Установив мирные отношения с Речью Посполитой, приняв под свой протекторат «Ливонское королевство», глава которого — датский герцог Магнус — должен был жениться на ближайшей родственнице Грозного, дочери Владимира Андреевича, который объявлялся невинно пострадавшим из-за наветов клеветников, Россия вступила на путь разрыва со Швецией. Во время переговоров с Магнусом был выработан план осады Ревеля. Послы нового шведского короля Юхана III во главе с епископом г. Або Павлом, прибывшие в Новгород осенью 1569 г. с целью возобновления мирных отношений, прерванных в связи с низложением Эрика XIV, не были приняты царем. Потом их отправили в ссылку в Муром за то, что они отказались принять условием мира со Швецией выдачу России Екатерины Ягеллонки, жены Юхана III.
Разрыв со Швецией свидетельствовал об отказе Грозного от проекта тройственного англо-шведско-русского союза.
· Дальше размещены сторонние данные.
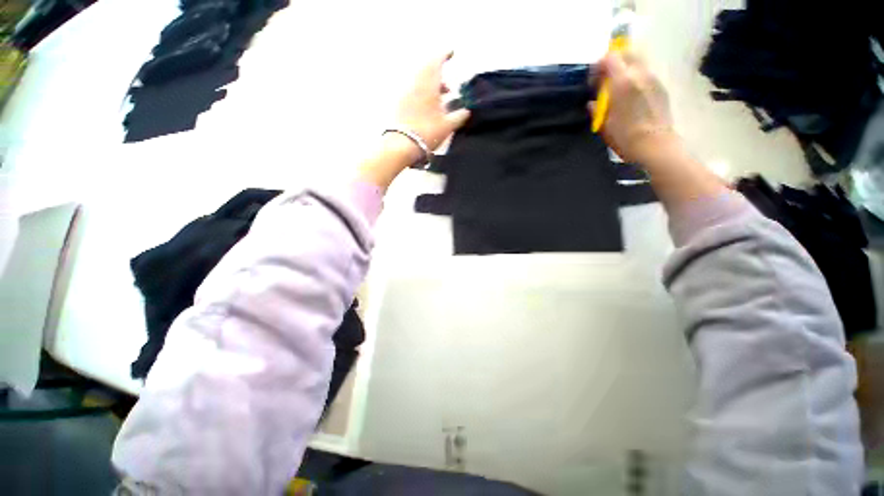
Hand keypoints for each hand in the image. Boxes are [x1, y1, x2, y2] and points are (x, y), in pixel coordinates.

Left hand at [396, 52, 470, 151]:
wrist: (403, 145)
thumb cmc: (428, 132)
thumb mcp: (448, 126)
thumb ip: (459, 116)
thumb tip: (466, 111)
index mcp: (428, 85)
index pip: (436, 62)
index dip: (445, 55)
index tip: (452, 52)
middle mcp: (415, 84)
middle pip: (427, 71)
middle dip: (439, 75)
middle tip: (448, 89)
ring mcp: (405, 93)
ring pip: (420, 82)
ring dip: (431, 86)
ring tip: (440, 102)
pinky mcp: (399, 104)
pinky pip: (413, 91)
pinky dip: (422, 94)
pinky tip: (428, 108)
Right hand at [592, 51, 676, 163]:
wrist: (655, 145)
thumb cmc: (625, 136)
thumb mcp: (603, 124)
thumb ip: (596, 109)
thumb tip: (593, 102)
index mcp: (623, 81)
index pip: (610, 57)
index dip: (599, 65)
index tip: (594, 79)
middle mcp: (640, 73)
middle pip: (627, 52)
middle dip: (615, 61)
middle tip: (606, 79)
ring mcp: (653, 78)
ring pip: (638, 61)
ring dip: (626, 69)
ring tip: (619, 88)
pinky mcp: (661, 86)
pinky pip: (646, 73)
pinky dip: (636, 77)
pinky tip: (632, 96)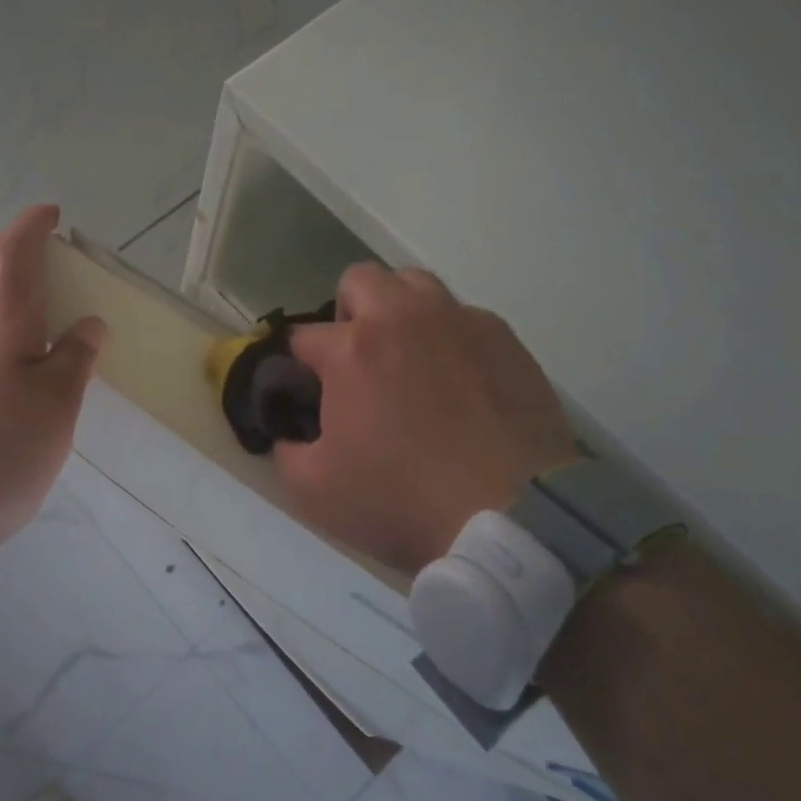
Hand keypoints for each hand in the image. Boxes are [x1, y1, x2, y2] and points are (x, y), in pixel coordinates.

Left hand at [0, 205, 108, 545]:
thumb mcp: (56, 406)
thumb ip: (75, 358)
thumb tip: (88, 323)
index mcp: (2, 321)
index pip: (14, 253)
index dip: (32, 226)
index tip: (53, 214)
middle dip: (10, 243)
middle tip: (43, 250)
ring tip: (37, 298)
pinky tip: (13, 350)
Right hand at [272, 263, 576, 577]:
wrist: (515, 520)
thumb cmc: (403, 500)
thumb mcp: (314, 491)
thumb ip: (285, 451)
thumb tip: (287, 432)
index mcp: (351, 348)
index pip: (302, 335)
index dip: (295, 363)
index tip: (303, 390)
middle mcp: (402, 318)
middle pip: (359, 280)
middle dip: (347, 313)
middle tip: (357, 362)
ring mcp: (458, 322)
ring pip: (415, 284)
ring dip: (399, 310)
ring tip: (408, 358)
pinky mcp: (504, 339)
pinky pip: (464, 316)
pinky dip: (449, 336)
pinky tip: (459, 382)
Королева Елизавета обещала русским послам в мае 1570 г. только одно: убежище царю в Англии, буде «по тайному ли заговору, по внешней ли вражде» он окажется вынужден покинуть родину. Уклончивая позиция Елизаветы вызвала ярость Грозного. В письме к Елизавете осенью 1570 г. он резко порицает ее за политику, проводимую по отношению к России, и язвительно укоряет за то, что Англией вместо нее («мимо тебя») управляют «не токмо люди, но мужики торговые, и о наших о государских головах и о честех и о землях прибытка не смотрят, а ищут своих торговых прибытков». Вот эти-то «прибытки» Грозный отнял: осенью 1570 г. все торговые привилегии Московской кампании были ликвидированы. В Вологде было прекращено строительство судов и барж, предназначенных для бегства царя в Англию.